From the inception of commercial hydraulic fracturing, using first gelled napalm and then thin fluids, until today, a half century later, the selection of the optimum stimulation fluid and treatment design continues to be highly controversial. From a theoretical standpoint, a long, conductive fracture is required to effectively recover reserves in ultra low permeability reservoirs.1 The 1980's and 90's saw the use of massive hydraulic fracturing treatments with up to five million pounds of proppant in crosslinked gel fluids employed to achieve the desired results.

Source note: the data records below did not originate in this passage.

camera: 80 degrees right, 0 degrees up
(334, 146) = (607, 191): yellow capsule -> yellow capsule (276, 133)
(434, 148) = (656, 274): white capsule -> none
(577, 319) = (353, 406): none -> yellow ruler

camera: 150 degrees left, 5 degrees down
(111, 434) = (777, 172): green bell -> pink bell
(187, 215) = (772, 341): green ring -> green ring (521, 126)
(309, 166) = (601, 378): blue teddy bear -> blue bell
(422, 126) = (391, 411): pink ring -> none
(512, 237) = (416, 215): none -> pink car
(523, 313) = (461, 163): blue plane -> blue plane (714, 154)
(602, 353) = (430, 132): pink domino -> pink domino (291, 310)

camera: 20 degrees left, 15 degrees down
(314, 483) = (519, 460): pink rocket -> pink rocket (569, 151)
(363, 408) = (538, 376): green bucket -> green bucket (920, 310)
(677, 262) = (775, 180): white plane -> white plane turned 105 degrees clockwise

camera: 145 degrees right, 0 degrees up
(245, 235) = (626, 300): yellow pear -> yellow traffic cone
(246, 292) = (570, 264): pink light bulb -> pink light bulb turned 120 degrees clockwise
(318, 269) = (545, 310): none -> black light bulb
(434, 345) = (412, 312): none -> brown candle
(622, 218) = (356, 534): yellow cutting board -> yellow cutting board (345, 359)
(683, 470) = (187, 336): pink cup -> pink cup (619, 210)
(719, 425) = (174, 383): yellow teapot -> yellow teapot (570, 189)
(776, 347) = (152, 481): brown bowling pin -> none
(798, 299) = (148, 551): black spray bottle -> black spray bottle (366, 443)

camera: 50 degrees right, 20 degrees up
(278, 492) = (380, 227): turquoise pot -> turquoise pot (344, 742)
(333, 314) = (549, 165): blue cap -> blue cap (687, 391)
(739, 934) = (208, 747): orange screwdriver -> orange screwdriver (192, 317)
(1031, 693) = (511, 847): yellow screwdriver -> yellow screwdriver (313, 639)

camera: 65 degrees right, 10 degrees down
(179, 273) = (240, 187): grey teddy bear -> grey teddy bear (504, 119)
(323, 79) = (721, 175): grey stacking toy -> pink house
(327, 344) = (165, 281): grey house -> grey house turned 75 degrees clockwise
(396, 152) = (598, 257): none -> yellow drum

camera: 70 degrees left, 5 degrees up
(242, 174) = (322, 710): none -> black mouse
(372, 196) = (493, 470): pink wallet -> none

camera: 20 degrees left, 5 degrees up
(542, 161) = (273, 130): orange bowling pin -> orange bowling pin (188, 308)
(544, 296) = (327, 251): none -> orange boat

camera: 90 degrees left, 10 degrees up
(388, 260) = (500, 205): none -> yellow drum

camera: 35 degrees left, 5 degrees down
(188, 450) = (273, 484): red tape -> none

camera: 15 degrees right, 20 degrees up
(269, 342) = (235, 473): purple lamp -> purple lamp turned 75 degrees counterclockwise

Many of these reservoirs are deep and hot, and service companies expend a significant effort to develop fluids with adequate rheological stability to pump long jobs at temperatures in the range of 250 - 350°F. Traditionally, gelled fluid formulations are selected based on the viscosity stability measured by Model 50 Fann viscometer studies.2 Fracturing fluids are marketed based on viscosity stability and seldom, if ever, is the fracture conductivity and cleanup information available for the fluid formulation alternatives to assist in the decision regarding fluid selection. Since the inception of the development of these types of fluids, industry experts voiced concerns about fracture cleanup3 and more recent studies demonstrate that filtercakes from crosslinked gels do not thermally decompose at 350°F.4
However, this strategy with viscous gels was not universally successful, and in some reservoirs, most notably the Austin Chalk5,6,7 and the Barnett Shale8,9 large "water fracs" pumped at high rate with up to 30,000 barrels water and only token amounts of proppant reportedly emerged as the economic treatment of choice.10,11 This strategy is not a new approach but a revival of the use of high rate water/sand treatments which proved to be very successful in a number of reservoirs years earlier.12
Reservoir discontinuities and complex dual porosity reservoirs certainly contribute to the complexity of developing the optimum treatment strategy. Natural fractures promote screenouts, and an industry trend to attempt to minimize screenouts by using overstabilized fluids developed. Unfortunately, using overstabilized fluids can seriously impact the conductivity of natural unpropped fractures and the proppant pack.13
Prefrac injection/fall-off tests proved to be one of the tools that can be used to identify the reservoir characteristics and assist in the treatment design.14 With a reliable measure of expected productivity, one can then imply completion efficiency. Traditionally, fluid design for completions in the 180-220°F reservoir temperature range remains problematic. We are aware of a number of cases where post-frac performance just does not meet expectations. In a study in the deep Upper Morrow in the Anadarko Basin, 17% of the wells produce less after frac than before.15 In this paper we will describe the use of prefrac injection/fall-off tests to characterize reservoir potential and compare the stimulation treatment proppant placement issues, treatment design, fluid formulation and production response for a number of producing horizons in the Deep Basin in Northern Alberta.